Breakout Session on Institutional Roles and Perspectives
Moderator: Bonnie Carroll
Rapporteur: Jillian Wallis
Several participants began by focusing on the stakeholders and low-level details about the interaction between the stakeholders and the data citations. Others then raised several questions: Who is cited: the data center hosting the data, the data producer, or anyone who has added value to the data? This is really a question of whether the citation is for assigning credit or finding data. It should be noted that there are many stakeholders who add value to the data and it may not be feasible to acknowledge everyone. Who is responsible for generating a citation: the data center hosting the data, some collaboration between the producer and archivist, or the data user consulting with the data producer to create a citation? The credit aspects of citation thus may conflict with the location and discoverability aspects, which have very different sets of requirements.
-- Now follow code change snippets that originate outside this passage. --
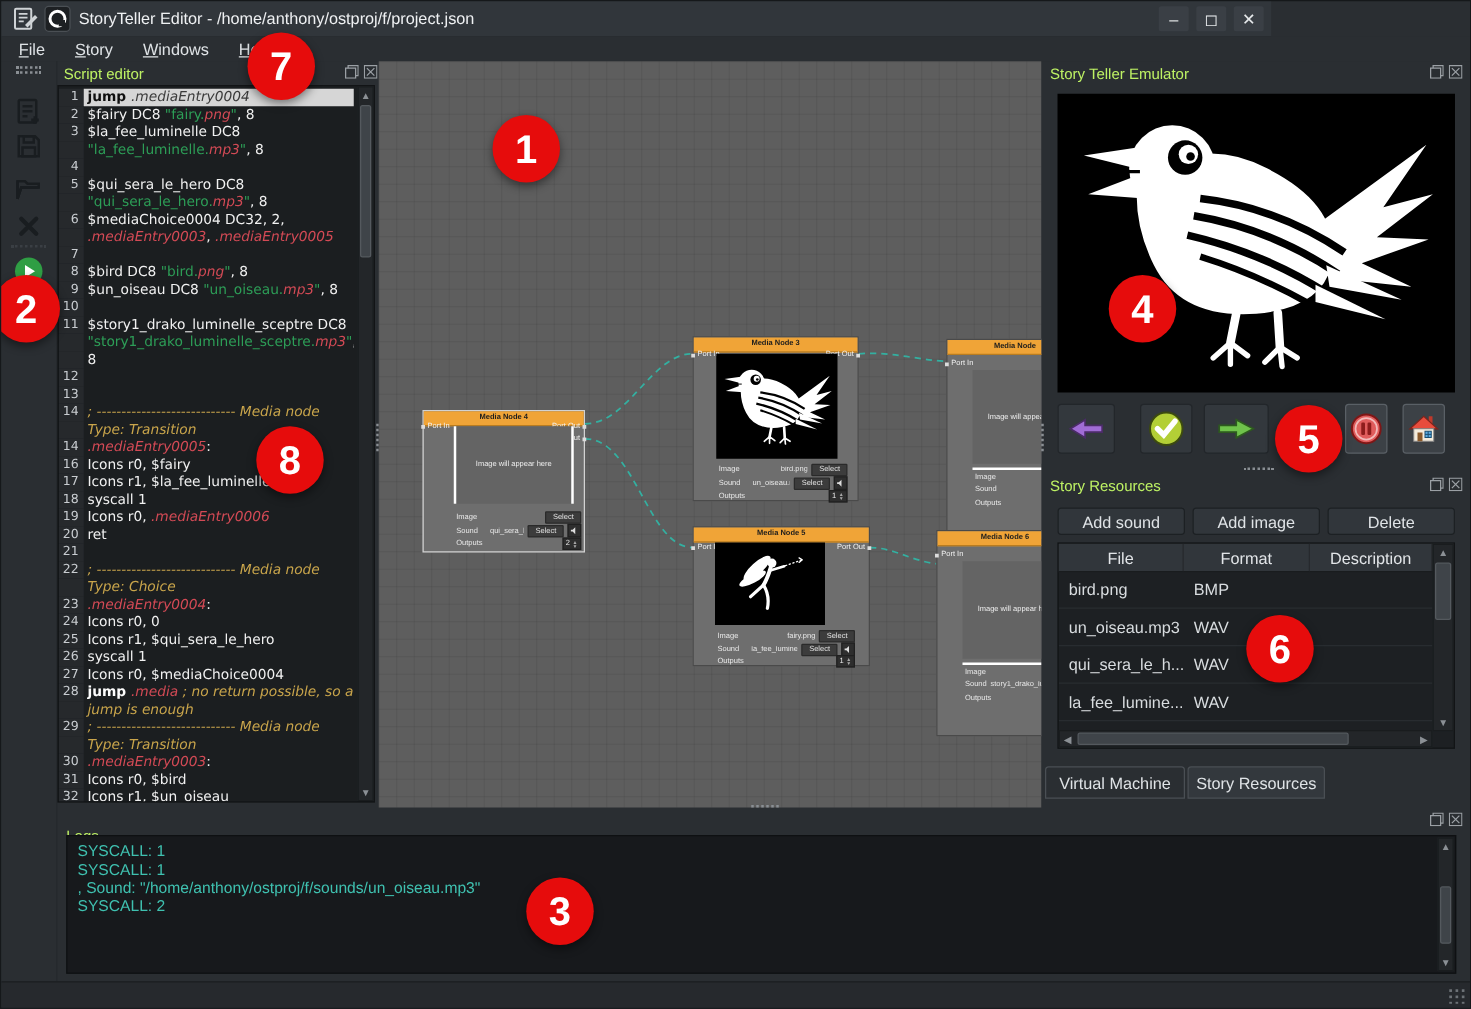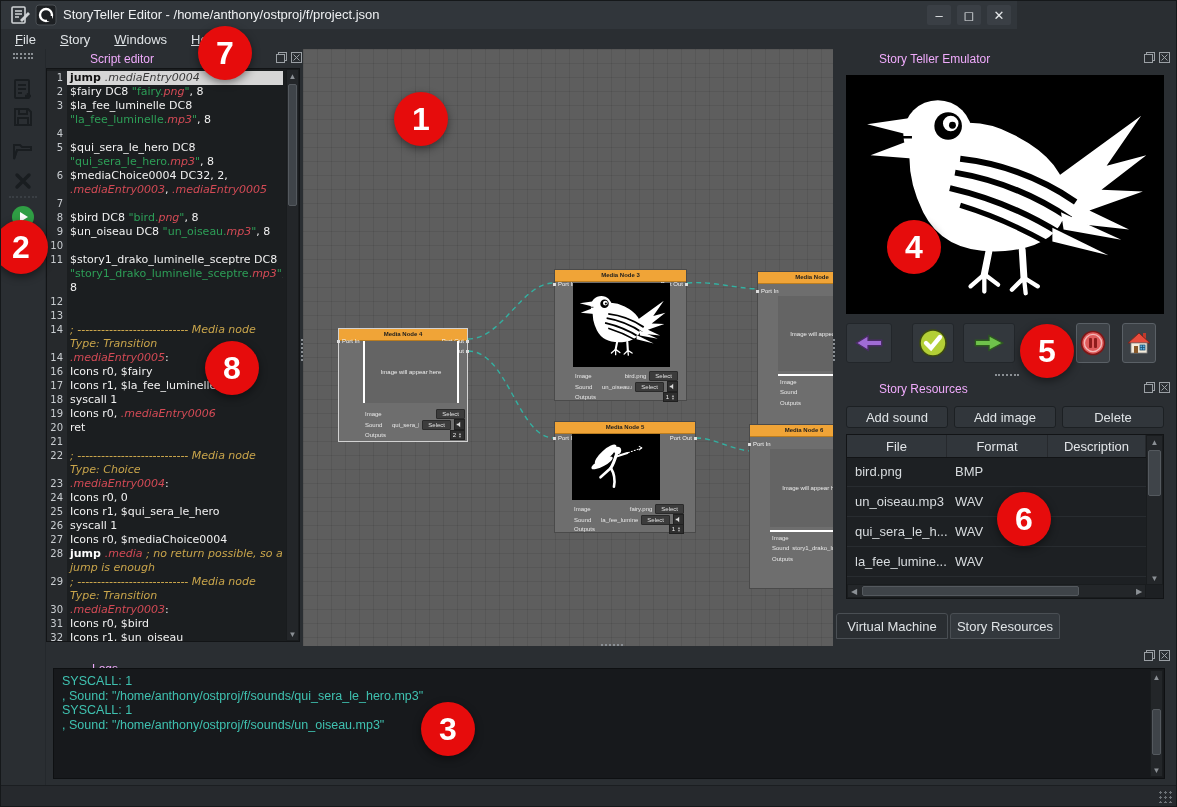--- a/index.html
+++ b/index.html
@@ -22,7 +22,7 @@
   .toolbtn{left:10px;width:24px;height:24px;}
   .toolbtn svg{width:24px;height:24px;}
   
-  .dock-title{font-size:12px;color:#f0abfc;margin-left:39px;}
+  .dock-title{font-size:12px;color:#bef264;}
   .dock-icons{display:flex;gap:4px;}
   .dock-icons svg{width:11px;height:11px;}
   

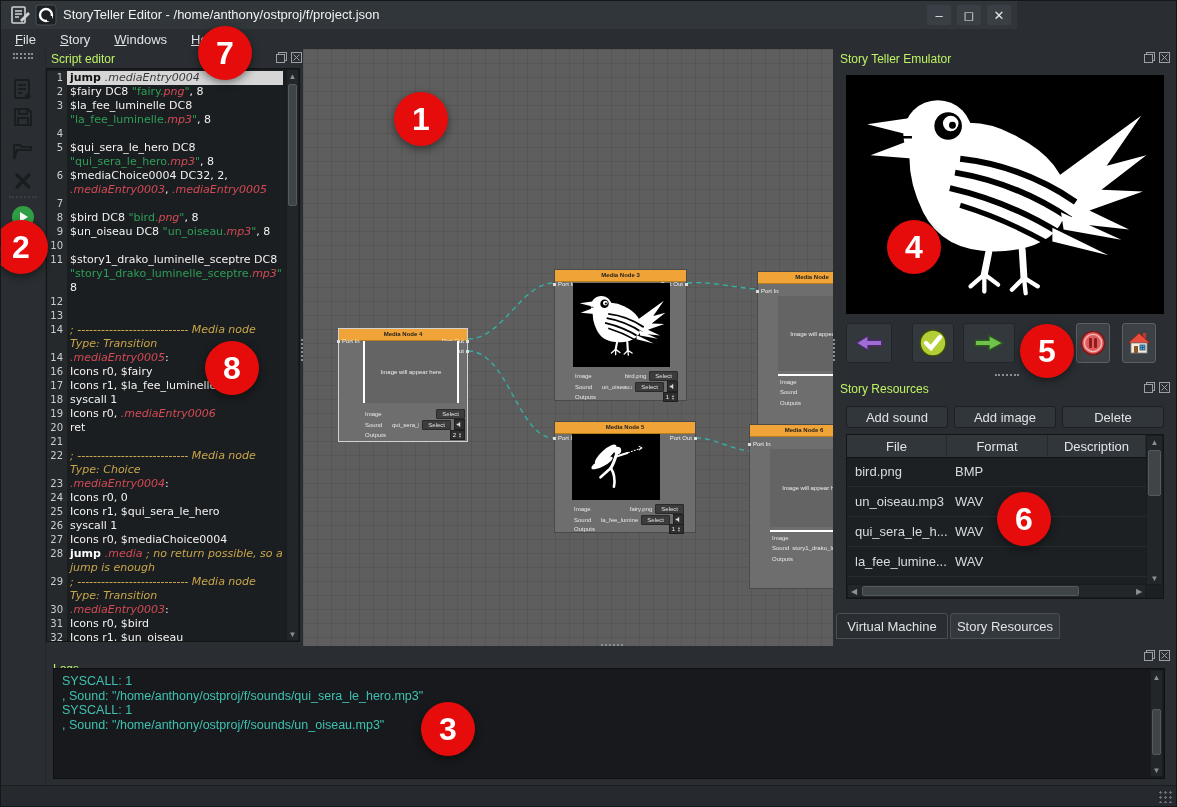--- a/index.html
+++ b/index.html
@@ -714,7 +714,6 @@
       <div class="sb-arrow" style="bottom:0">▼</div>
     </div>
   <div class="logline">SYSCALL: 1</div>
-      <div class="logline">, Sound: "/home/anthony/ostproj/f/sounds/qui_sera_le_hero.mp3"</div>
       <div class="logline">SYSCALL: 1</div>
       <div class="logline">, Sound: "/home/anthony/ostproj/f/sounds/un_oiseau.mp3"</div>
     </div>

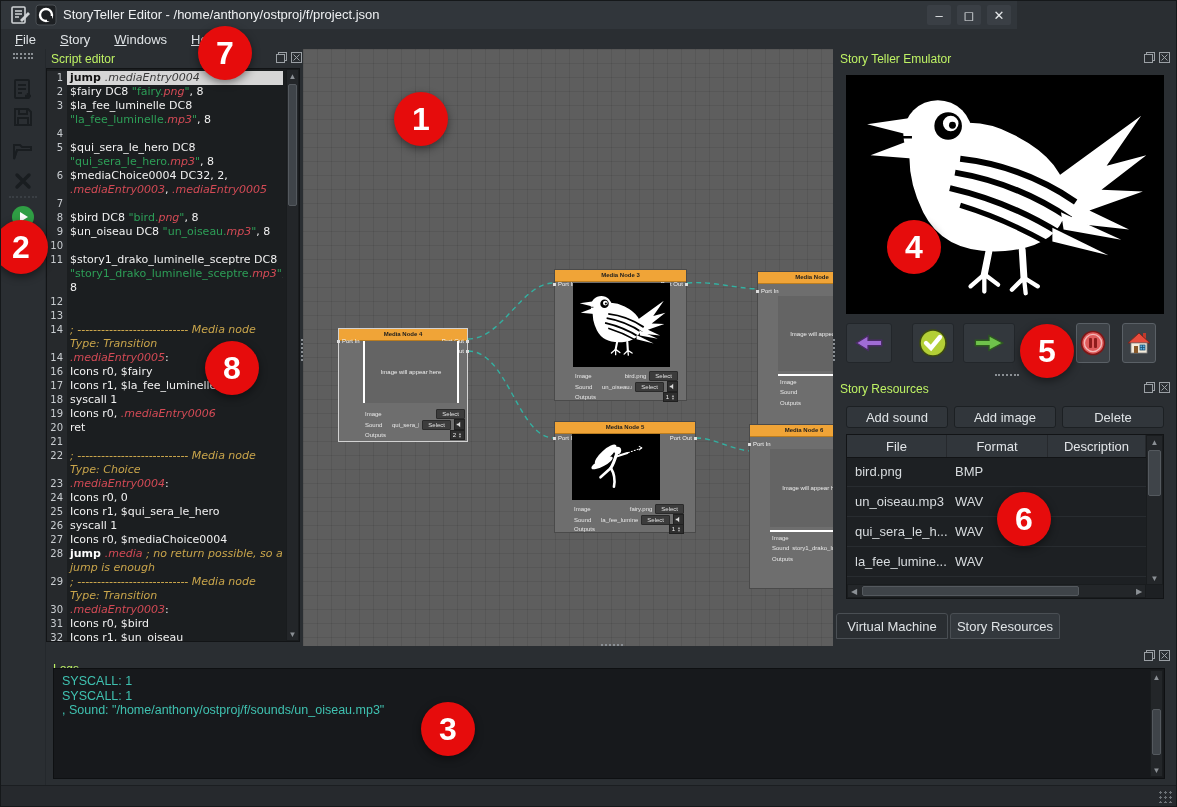--- a/index.html
+++ b/index.html
@@ -716,6 +716,7 @@
   <div class="logline">SYSCALL: 1</div>
       <div class="logline">SYSCALL: 1</div>
       <div class="logline">, Sound: "/home/anthony/ostproj/f/sounds/un_oiseau.mp3"</div>
+      <div class="logline">SYSCALL: 2</div>
     </div>
 
   <div class="abs" style="left:0;top:784px;width:1177px;height:23px;background:#26292d;border-top:1px solid #1b1e21"></div>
A number of the participants identified issues that pulled apart the roles of data citation stakeholders. Who should be the citation creator: the data creator responsible for providing a citable thing, or the data user responsible for citing that thing? Who is responsible for collecting metrics? This led to plotting out the events that happen during the life of a data citation and assigning responsible parties. Figure S-1 presents one understanding of how data citations will come to be. Rather than being a representation of the life-cycle of an individual data citation, it instead depicts the life cycle of how data citation practices in general will be created. In this case, life-cycle is perhaps a misnomer, and instead what is captured in the figure is a timeline for organizing all of the interested parties.
It is important to further define the data citation lifecycle and the roles and responsibilities of institutions and people who act at each stage, in order to determine who is missing from this discussion and how we can get them involved.
FIGURE S-1 Data citation lifecycle.
Prior to the actual creation and adoption of data citations, several participants suggested, one option is to develop an understanding of the social ramifications of the data citation and the frameworks with which data citations would need to interact. This understanding could come from academic research on data practices. At the top level, research funders, universities, and journal publishers could think about developing a data citation policy that supports their respective needs and creates incentives to encourage data citation.
Using such a base of understanding and policy, many parties may wish to work in parallel to make data citation a reality. Research communities can define the data citation elements that are meaningful to them. Journal publishers and standards bodies can define general data citation layouts that are both machine and human-readable. In order for a data citation to be created: (i) the data need to have been generated by someone, and (ii) the data need to be available with enough information attached in order to create the data citation. The data generator or the data center hosting the data will then make the actual citation content available. The data users are responsible for actually using the data citation in their publications. The derivative data cycle here refers to the practice of creating derivative datasets from other datasets. A new form of data citation could be developed in order to take this practice into account, and can involve some combination of the original data generators or hosts and the data users in a new data citation or a data citation that expands into multiple data citations.
Once the various standards are in play, several participants remarked that training and education would be useful about how and when data citations can be used. The university libraries are perhaps well positioned to reach out to the academic communities they support. Finally, commercial parties can aggregate data citations, much like citations are aggregated to characterize scholarly communication in the literature.